Silicon Valley stock

Foreclosures and Fortunes: An Update  

Momma, don’t raise your babies to be real estate agents. But if you do, at least make sure they specialize in luxury properties.

Count Beverly Hills realtor Jeff Hyland as one of those luxury specialists. Hyland tools his clients around town in a Bentley. And those clients are buying.

Over the first four months of 2007, the Los Angeles Times reports, high-end realtors sold 23 L.A. estates worth at least $10 million — at a time when overall home sales in Los Angeles County were sinking 19.1 percent.

Housing industry experts see that same pattern — boom times for luxury homes, hard times for average homeowners — in most every major metropolitan area.

Nationwide, note researchers at RealtyTrac, over 175,000 American families lost their homes in May, 90 percent more than lost their homes the same month the year before. In the mean time, at the top end of the housing market, luxury realtors are setting all-time highs.

“At least five U.S. sellers are so optimistic that the luxury home market will stay strong,” gushes Laurie Moore-Moore of the Institute for Luxury Home Marketing, “that they've priced their homes at more than $100 million.”

Veteran realtor Joshua Saslove is representing one of those properties, the $135-million Hala Ranch estate just outside of Aspen, Colorado. Saslove spends most of his time saying no — to people who want to tour the Hala home. If you’re not a billionaire, don’t bother asking.

Hala’s original owner, a former Saudi ambassador to the United States, used this rustic mansion as a mountain getaway.
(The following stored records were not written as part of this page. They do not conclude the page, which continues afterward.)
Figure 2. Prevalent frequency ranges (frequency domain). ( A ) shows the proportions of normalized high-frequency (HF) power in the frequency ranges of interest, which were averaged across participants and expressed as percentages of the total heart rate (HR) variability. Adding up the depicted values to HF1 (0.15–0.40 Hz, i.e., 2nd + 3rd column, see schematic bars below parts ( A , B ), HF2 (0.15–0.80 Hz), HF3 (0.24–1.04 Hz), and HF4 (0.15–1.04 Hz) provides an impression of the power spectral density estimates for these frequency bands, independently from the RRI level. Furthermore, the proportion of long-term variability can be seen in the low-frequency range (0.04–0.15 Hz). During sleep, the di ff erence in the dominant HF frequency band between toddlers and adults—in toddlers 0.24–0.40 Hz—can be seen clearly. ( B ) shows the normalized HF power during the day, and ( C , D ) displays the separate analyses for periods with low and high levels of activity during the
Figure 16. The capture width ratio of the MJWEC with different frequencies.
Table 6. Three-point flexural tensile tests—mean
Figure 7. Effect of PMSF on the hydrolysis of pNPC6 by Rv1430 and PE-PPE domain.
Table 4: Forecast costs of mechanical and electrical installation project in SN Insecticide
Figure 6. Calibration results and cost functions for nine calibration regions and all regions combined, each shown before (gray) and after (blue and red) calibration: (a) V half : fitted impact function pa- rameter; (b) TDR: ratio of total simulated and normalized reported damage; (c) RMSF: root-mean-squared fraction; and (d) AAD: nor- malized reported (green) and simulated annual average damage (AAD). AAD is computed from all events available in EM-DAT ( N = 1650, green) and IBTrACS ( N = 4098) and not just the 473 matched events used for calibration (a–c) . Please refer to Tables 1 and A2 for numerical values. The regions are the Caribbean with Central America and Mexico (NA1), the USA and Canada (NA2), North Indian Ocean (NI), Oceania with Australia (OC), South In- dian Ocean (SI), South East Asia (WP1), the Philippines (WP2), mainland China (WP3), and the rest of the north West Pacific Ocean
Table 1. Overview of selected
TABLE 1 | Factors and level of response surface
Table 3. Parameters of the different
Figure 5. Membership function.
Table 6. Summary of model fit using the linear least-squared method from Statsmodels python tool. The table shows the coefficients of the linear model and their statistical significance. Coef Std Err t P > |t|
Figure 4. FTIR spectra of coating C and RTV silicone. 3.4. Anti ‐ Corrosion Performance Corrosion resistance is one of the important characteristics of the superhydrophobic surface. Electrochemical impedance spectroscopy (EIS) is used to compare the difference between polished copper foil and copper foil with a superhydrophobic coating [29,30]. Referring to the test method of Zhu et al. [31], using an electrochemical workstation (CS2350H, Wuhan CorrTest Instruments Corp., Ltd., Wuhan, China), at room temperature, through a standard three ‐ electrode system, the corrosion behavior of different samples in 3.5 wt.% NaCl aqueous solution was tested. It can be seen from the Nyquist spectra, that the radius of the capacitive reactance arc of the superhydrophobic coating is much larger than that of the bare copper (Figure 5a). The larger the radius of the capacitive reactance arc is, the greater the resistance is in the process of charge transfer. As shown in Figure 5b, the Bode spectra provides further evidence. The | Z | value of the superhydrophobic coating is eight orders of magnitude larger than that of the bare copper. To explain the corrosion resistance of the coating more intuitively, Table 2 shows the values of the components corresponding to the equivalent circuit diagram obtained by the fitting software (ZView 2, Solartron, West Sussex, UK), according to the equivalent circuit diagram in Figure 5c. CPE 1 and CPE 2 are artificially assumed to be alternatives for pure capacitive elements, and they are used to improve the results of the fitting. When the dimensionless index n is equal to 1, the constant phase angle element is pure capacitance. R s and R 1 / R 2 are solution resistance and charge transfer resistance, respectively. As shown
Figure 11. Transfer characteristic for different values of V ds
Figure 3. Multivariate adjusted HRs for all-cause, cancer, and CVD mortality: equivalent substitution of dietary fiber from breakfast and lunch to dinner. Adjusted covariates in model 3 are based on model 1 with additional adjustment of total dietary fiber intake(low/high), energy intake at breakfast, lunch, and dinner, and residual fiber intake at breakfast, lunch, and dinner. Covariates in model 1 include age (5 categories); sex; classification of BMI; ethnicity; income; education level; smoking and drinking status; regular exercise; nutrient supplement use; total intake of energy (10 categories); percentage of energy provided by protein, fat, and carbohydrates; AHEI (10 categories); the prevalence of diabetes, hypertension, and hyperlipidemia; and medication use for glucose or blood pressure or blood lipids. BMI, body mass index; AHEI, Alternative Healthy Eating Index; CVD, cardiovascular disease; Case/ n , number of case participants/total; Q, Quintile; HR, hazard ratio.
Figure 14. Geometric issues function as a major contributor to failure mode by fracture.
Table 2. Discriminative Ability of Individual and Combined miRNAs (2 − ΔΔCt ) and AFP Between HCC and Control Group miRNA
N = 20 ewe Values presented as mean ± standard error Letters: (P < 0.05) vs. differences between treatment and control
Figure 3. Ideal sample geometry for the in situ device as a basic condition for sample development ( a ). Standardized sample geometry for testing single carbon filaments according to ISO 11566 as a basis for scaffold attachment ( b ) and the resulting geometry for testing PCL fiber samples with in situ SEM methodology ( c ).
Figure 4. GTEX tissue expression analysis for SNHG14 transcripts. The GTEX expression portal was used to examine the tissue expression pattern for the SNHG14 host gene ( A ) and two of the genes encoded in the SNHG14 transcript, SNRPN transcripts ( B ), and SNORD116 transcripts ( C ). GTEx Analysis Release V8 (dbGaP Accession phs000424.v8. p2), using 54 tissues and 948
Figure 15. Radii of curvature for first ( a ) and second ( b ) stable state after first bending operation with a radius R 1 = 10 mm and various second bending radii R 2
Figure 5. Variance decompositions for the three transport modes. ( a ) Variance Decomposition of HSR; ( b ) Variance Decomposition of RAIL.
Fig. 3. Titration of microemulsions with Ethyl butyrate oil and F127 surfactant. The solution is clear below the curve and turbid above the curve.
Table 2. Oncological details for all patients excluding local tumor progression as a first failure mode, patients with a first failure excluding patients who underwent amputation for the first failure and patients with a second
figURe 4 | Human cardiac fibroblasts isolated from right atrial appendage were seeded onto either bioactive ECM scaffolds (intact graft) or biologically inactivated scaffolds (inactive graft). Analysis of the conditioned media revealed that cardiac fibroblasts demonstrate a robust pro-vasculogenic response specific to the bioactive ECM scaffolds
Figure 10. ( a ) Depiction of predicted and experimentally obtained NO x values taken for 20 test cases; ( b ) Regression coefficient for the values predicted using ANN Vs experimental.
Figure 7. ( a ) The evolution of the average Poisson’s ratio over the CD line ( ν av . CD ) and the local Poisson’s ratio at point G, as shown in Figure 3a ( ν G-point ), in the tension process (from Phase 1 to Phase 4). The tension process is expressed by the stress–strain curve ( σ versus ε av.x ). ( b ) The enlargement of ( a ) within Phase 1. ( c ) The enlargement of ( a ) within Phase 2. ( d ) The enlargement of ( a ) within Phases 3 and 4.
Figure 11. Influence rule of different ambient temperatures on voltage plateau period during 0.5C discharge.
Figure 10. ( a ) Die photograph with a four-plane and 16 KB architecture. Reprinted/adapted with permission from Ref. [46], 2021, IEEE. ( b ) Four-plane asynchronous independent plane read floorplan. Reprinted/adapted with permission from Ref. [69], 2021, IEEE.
With 16 bathrooms and a restaurant-grade basement kitchen, the home can handily host an intimate reception for 450 or so friends and family.

Whoever buys Hala, realtor Saslove expects, will likely use the Rockies redoubt as a “second, third, or fourth home.”

Stat of the Week

Over the first half-dozen years of our new century, from 2000 to 2006,  the 93 million Americans in production and nonsupervisory jobs saw their earnings increase, after inflation, by less than half the total bonuses paid out in just one year by Wall Street’s top investment firms, notes research by Andrew Sum of Northeastern University’s Center for Market Labor Studies.